EXERCISE AIM:
What you return must be the full listing, word for word, with no images in it.
*** THE DATA ***
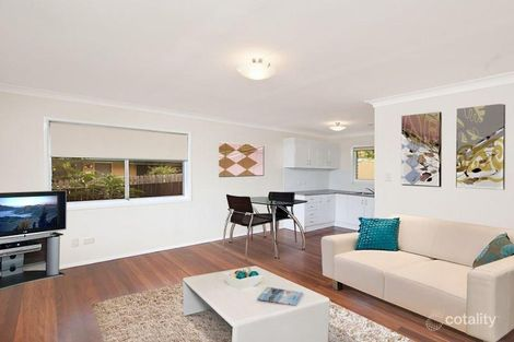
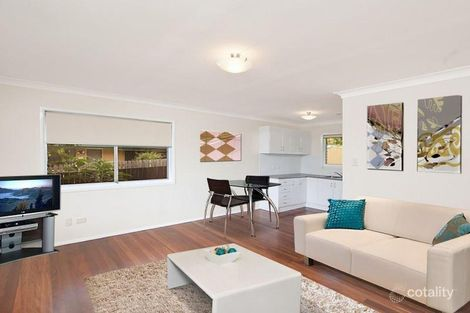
- magazine [256,286,304,307]
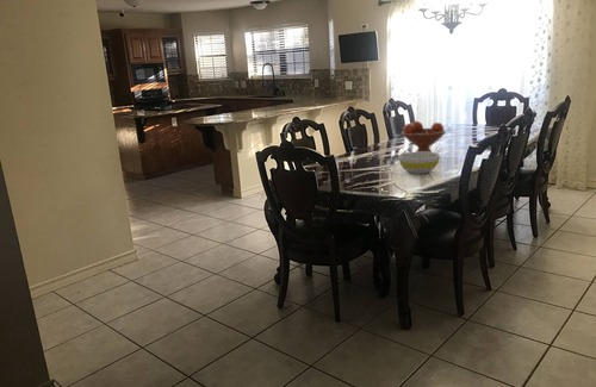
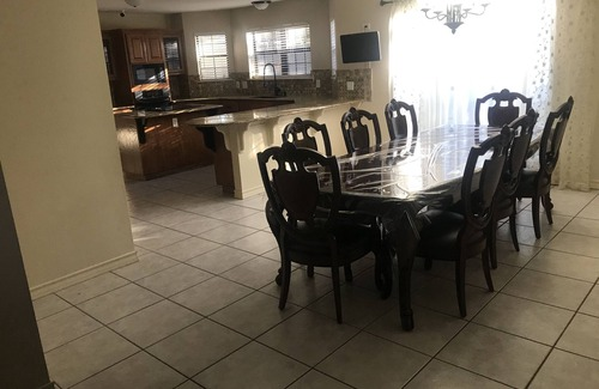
- bowl [397,151,441,175]
- fruit bowl [401,120,447,152]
*** End of THE DATA ***
TASK OUTPUT:
- magazine [256,286,304,307]
- bowl [397,151,441,175]
- fruit bowl [401,120,447,152]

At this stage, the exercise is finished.